= Margaret Wooldridge =

American combustion engineer

Margaret Stacey Wooldridge is an American engineer known for her research on combustion of fuel-air mixtures and its byproducts, including the operation of gas turbines and diesel engines. She is Arthur F. Thurnau Professor of Mechanical Engineering and Walter J. Weber, Jr. Professor of Sustainable Energy, Environmental and Earth Systems Engineering at the University of Michigan, where she directs the Wooldridge Combustion Laboratory.

==Education and career==
Wooldridge majored in mechanical engineering at the University of Illinois Urbana-Champaign, graduating in 1989. She went to Stanford University for graduate study in mechanical engineering, earning a master's degree in 1991 and completing her Ph.D. in 1995.

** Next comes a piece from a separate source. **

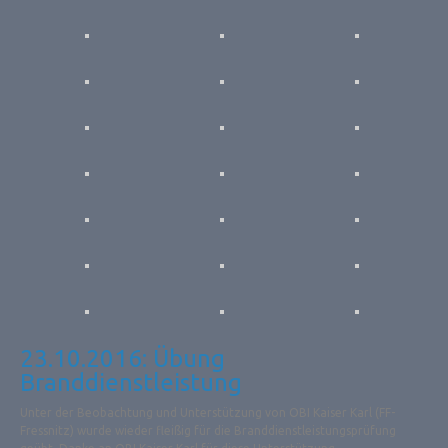
23.10.2016: Übung
Branddienstleistung
Unter der Beobachtung und Unterstützung von OBI Kaiser Karl (FF-
Fressnitz) wurde wieder fleißig für die Branddienstleistungsprüfung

She became an assistant professor of mechanical engineering at Texas A&M University in 1995, and moved to the University of Michigan in 1998. She was tenured as an associate professor in 2002, and promoted to full professor in 2007.

==Recognition==
The University of Michigan named Wooldridge as an Arthur F. Thurnau Professor of Mechanical Engineering in 2009, and as Walter J. Weber, Jr. Professor of Sustainable Energy, Environmental and Earth Systems Engineering in 2022.

Wooldridge was elected as an Fellow of the American Society of Mechanical Engineers (ASME) in 2008, and as a Fellow of the Society of Automotive Engineers in the fellows class of 2013, "for her outstanding work on fuel ignition chemistry and optical diagnostics and visualization relating to advanced combustion in engines, with application to homogeneous charge compression ignition engines and for her contributions to automotive engineering education". In 2019 she became a Fellow of The Combustion Institute.

She was the 2011 winner of the ASME George Westinghouse Silver Medal, and a 2013 winner of the Ernest Orlando Lawrence Award of the United States Department of Energy, "for the development and application of novel experimental methods that elucidate critical chemical and physical interactions during ignition, and for advancing understanding in combustion chemistry science impacting engine performance".